Your Tracker Isn’t Working

kali9Getty Images

Fitness trackers are now so commonly used that people feel as unprepared to take on a workout without one as if they had left the house without their shoes. Features like Apple’s Activity rings or Fitbit’s step goals are strong incentives to get moving—but wasting your energy on a run or lift session that won’t be logged turns into a deterrent when you’re too wrapped up in the data and the ego boost that comes with achieving the fitness goals.

“If I forget to turn on my Apple Watch activity monitor, did the workout really happen?” wonders WH Editor-in-Chief Liz Plosser. “I have been tempted to bail on a workout when my watch is dead or not on wrist for some reason.”

You Forgot Your… Support

Just about all of my contemporaries at WH agreed that a workout without a sports bra is a non-starter, there is a male equivalent: compression shorts.

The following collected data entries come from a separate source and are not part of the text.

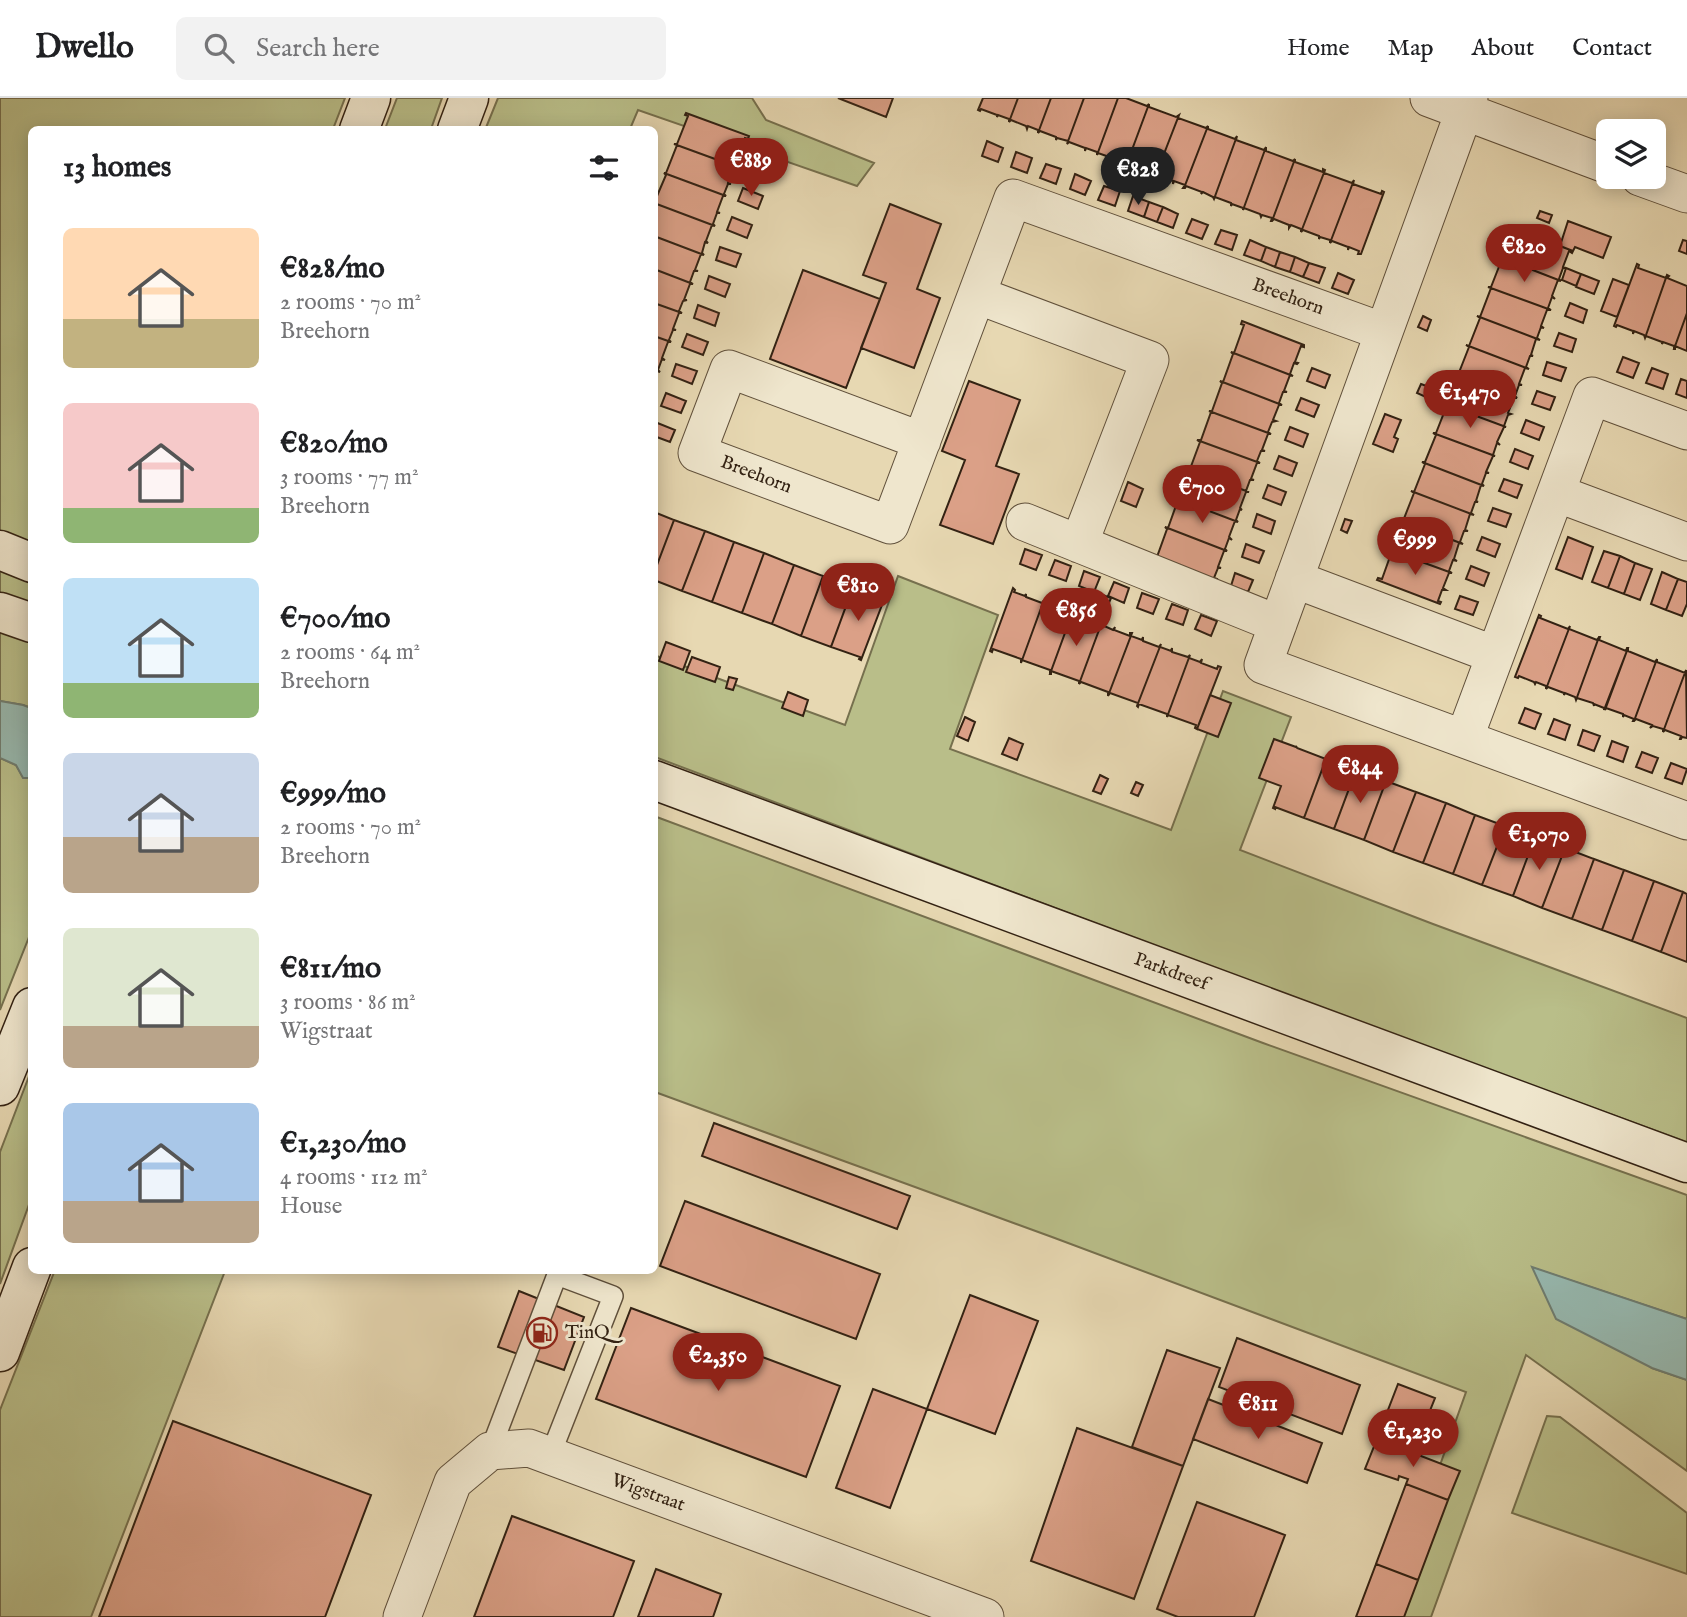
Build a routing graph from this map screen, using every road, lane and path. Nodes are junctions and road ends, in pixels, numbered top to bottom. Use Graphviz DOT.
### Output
graph roads {
  1 [pos="371,98"];
  2 [pos="468,98"];
  3 [pos="1429,98"];
  4 [pos="1467,104"];
  5 [pos="360,126"];
  6 [pos="458,126"];
  7 [pos="1596,160"];
  8 [pos="1666,186"];
  9 [pos="1687,194"];
  10 [pos="977,295"];
  11 [pos="1384,332"];
  12 [pos="1687,431"];
  13 [pos="922,441"];
  14 [pos="1556,493"];
  15 [pos="1025,523"];
  16 [pos="1687,542"];
  17 [pos="1079,544"];
  18 [pos="0,550"];
  19 [pos="28,561"];
  20 [pos="1294,579"];
  21 [pos="0,612"];
  22 [pos="28,622"];
  23 [pos="1278,624"];
  24 [pos="1495,655"];
  25 [pos="1464,739"];
  26 [pos="658,781"];
  27 [pos="1687,821"];
  28 [pos="28,1017"];
  29 [pos="0,1086"];
  30 [pos="1687,1163"];
  31 [pos="29,1274"];
  32 [pos="0,1352"];
  33 [pos="489,1451"];
  34 [pos="550,1456"];
  35 [pos="402,1617"];
  36 [pos="985,1617"];
  1 -- 5 [label="street"];
  2 -- 6 [label="street"];
  3 -- 4 [label="street"];
  4 -- 7 [label="street"];
  4 -- 11 [label="street"];
  8 -- 9 [label="street"];
  10 -- 11 [label="street, Breehorn"];
  10 -- 13 [label="street, Breehorn"];
  10 -- 17 [label="street"];
  11 -- 20 [label="street"];
  12 -- 14 [label="street"];
  13 -- 13 [label="street, Breehorn"];
  14 -- 16 [label="street"];
  14 -- 24 [label="street"];
  15 -- 17 [label="street"];
  17 -- 23 [label="street"];
  18 -- 19 [label="street"];
  20 -- 23 [label="street"];
  20 -- 24 [label="street"];
  21 -- 22 [label="street"];
  23 -- 25 [label="street"];
  24 -- 25 [label="street"];
  25 -- 27 [label="street"];
  26 -- 30 [label="street, Parkdreef"];
  28 -- 29 [label="street"];
  31 -- 32 [label="street"];
  33 -- 34 [label="street, Wigstraat"];
  33 -- 34 [label="lane"];
  33 -- 35 [label="street"];
  34 -- 36 [label="street, Wigstraat"];
}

This one hits home with me. There’s no way that I’ll even consider going on a run without the tight-fitting undergarments, for the same reason women won’t take to the treadmill without the proper gear. I know that I need support down there to feel right, and my normal underwear just won’t cut it. I could gut it out through the discomfort, but I’d probably rather call it a day instead.

You Didn’t Do Enough

Are you only satisfied that you’ve done a hard days work when you can really feel it? Despite our modern obsession with time optimization and squeezing as much productivity out of every activity, some people feel the opposite about their exercise. If they didn’t spend more than some arbitrary amount of time moving—several people said 30 minutes—they just can’t feel like they accomplished anything.

“I always feel like I have to work out for 30 minutes or it doesn’t ‘count’.” says Amanda Woerner, WH executive digital editor. “Right or wrong, it’s just a mental thing I can’t let go of!”

Time wasn’t the only factor here; others mentioned that their sweat level or, more technically, heart rate also had to pass a certain level to feel accomplished. Either way, our 10-minute burner workouts aren’t for them.

No Selfie? No Progress.

MartinnsGetty Images

You know the type: Everything needs to be documented. If they can’t do it for the ‘Gram, they don’t do anything at all.

If you’re one of these people, please reconsider your training outlook. There’s nothing wrong with showing off your #gains, but your hard work is worth more than the likes. Or at least don’t be worried if you can’t take your phone on the gym floor—after all, there’s always the locker room mirror waiting and ready once you’re done with the actual work.